So, Friday/Saturday was the Guide sleepover (though they seem to view it as a stay-awake competition)
Friday night was slightly more disorganised than we wished, meaning that as we had to be in Weston to see the Weston Gang Show by 7:30, we left the washing up till we got back.
The gang show was great though - lots of scene changes and singing and dances and all quite a good standard, though they could have done with more mikes to the singers in some of the songs cos they were a bit hard to hear, but since they were all quite well known songs it wasn't that much of a problem.
I hadn't been to a gang show before, but this one was kind of a cross between a musical and a pantomime (you get to boo at the baddies, but there's no dame to throw sweets at you, still quite a lot of cross-dressing going on which may have been due to the lack of adult male cast members)
The Plot, in case you're interested
A group of Scouts and Guides, and two random American children, on a trip to the waxwork museum, get bored and wander off and accidentally get locked inside for the night. The American parents also get locked in while looking for them.
And then...
the waxworks come ALIVE! (a useful way to have all kinds of implausible combinations of characters including Henry VIII and wives, Baden-Powell with Guides and Scouts through the years, Red Indians, Egyptians (I think), Pirates, and Merlin and the Boy Arthur (Merlin being the one with the magic to make them all come alive!)
In the mean time...
Bank Robbers(in traditional stripy jumpers) enter the museum in order to break through the cellars to the bank next door. The children and waxworks hear their plotting, and attempt to foil them, only resulting in the capture of one of the Guides by the robbers
INTERVAL
The bank robbers break through the wall into the bank, and knock out most of the security guards (one gets away), and open the safe to be engulfed by dancing money bags, one of which they capture. The policemen who are summoned by the escaping guard don't believe a word of it, so Merlin uses his magic to defeat the robbers, who get tied up by ghosts, the moneybag & Guide released, and the waxwork of the Queen sentences the robbers to be a permanent waxwork exhibit in the museum, before giving the children medals.

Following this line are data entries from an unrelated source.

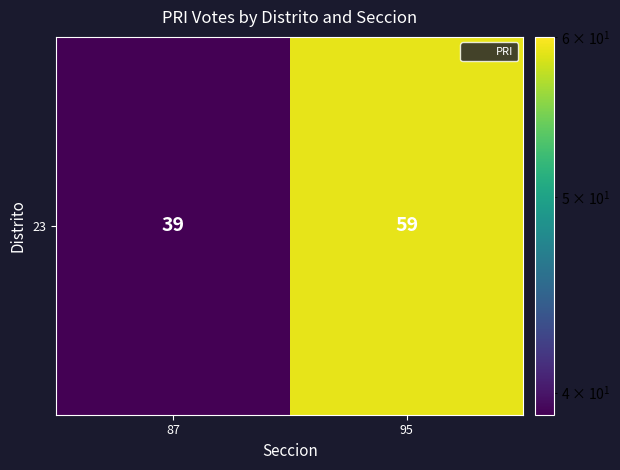

True or false: the data shows 11 at 87.

False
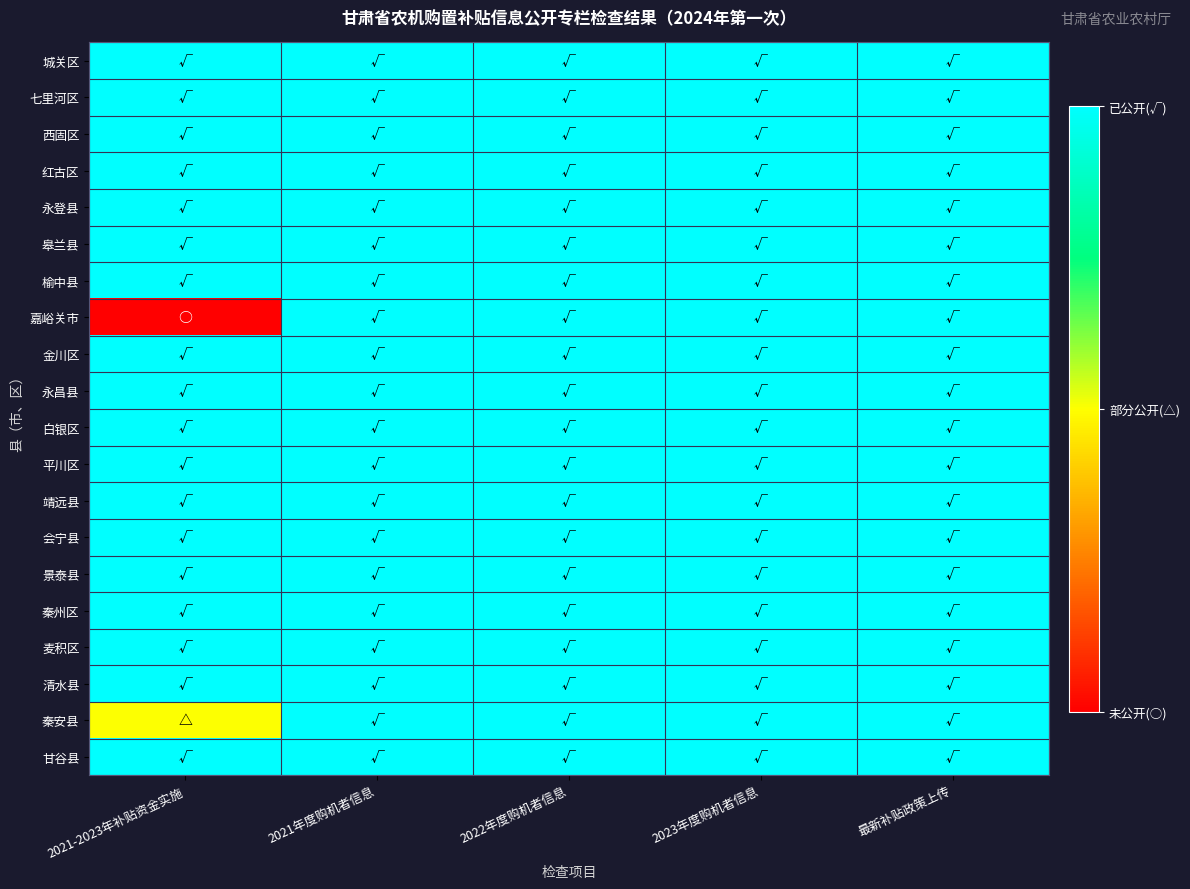

Rank the series by their maximum value, from highest to lowest.

城关区, 七里河区, 西固区, 红古区, 永登县, 皋兰县, 榆中县, 嘉峪关市, 金川区, 永昌县, 白银区, 平川区, 靖远县, 会宁县, 景泰县, 秦州区, 麦积区, 清水县, 秦安县, 甘谷县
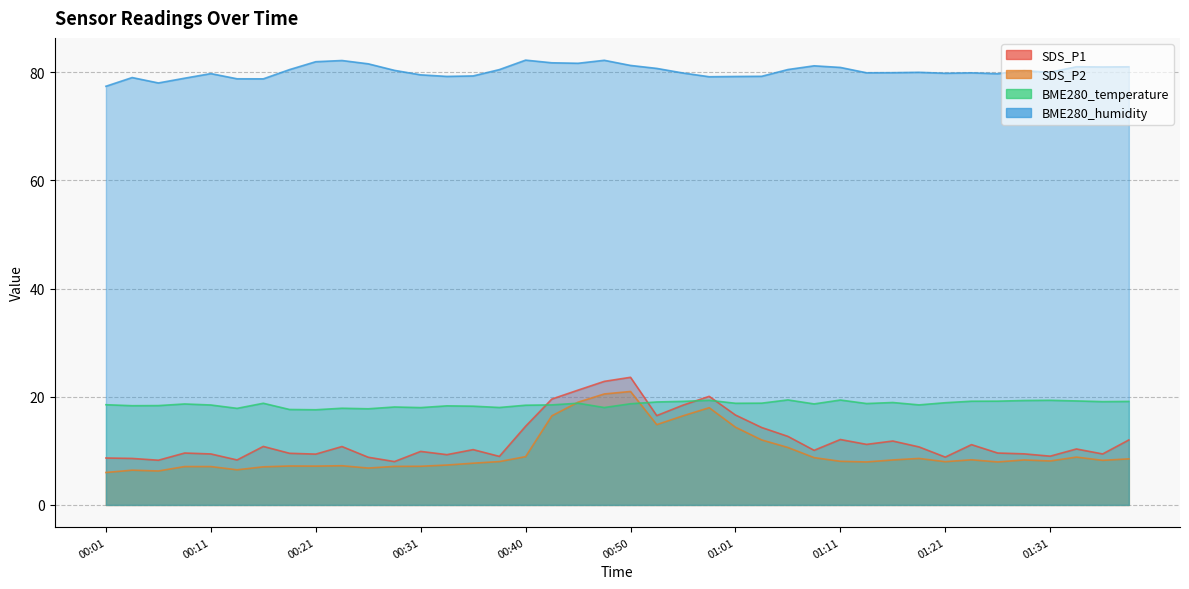

At which category is the sum across all series the highest?

00:50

(Pausing every five minutes for a song, of course.)
So after the show and washing up and hot chocolate and making the newest Guide's promise, we attempt to make them all be quiet to me & J can sleep, which is successful around midnight ish, but the lovely morning sunlight means they are all awake at about 6am anyway.
Which is good because then we have time to have breakfast and make lunch and wash up and pack up and get everything out of the hall and into the shed before 9am, so that we can get to
Swindon to go ice skating for a reasonable time. ice skating quite fun, apart from the falling over, then to the other side of Swindon for lunch and the swimming pool which is a fun pool with wave machines and slides and things like that (though of course I can't see but that wasn't too much of a problem really).
Then out and back to nailsea to get them all back to parents (we even got nearly all of the stuff back with the right girl, bar one sleeping bag), and one of the parents was nice enough to give me a lift home, so I could have a cup of tea and some banoffee pie before L* and her parents picked me up so we could go to Weston (again!) for some dinner before Beth's concert.
I was recognised in Bottellino's by the head waiter-guy from going to the Nailsea branch. Not sure if I'm memorable or just go there too often (not VERY often but sometimes we'll go for lunch from work if it's somebody's birthday is when I usually go).
Concert (which was the school's annual concert, with Beth's mass being the whole of the second half)was really good - a very high standard but i think Churchill school specialises in music. There were nearly as many different ensembles as we had in our whole county when I went to school (Symphony orchestra, a big and a little gospel choir, jazz ensemble, brass ensemble and concert band). We were sitting by the percussion which was quite fascinating - you have to be quite good at silently moving from the glockenspiel to the snare drum to the gong back to the cymbals, if that's a typical example. I never really noticed the percussion before, they're usually hidden at the back I think, but the amount of different instruments you get to play is quite large.
The mass was lovely - I'm not a very good music critic but what I really liked was you could hear what the choir were singing (having the words in the program was useful on account of most of them being Latin words). But the (instrumental) music was great too.
Apparently they recorded it so I'm going to see if I can get hold of a copy if they sell it.
And now I'm quite glad I don't really have plans for today although I did wake up fairly early for someone who was falling asleep most of yesterday evening.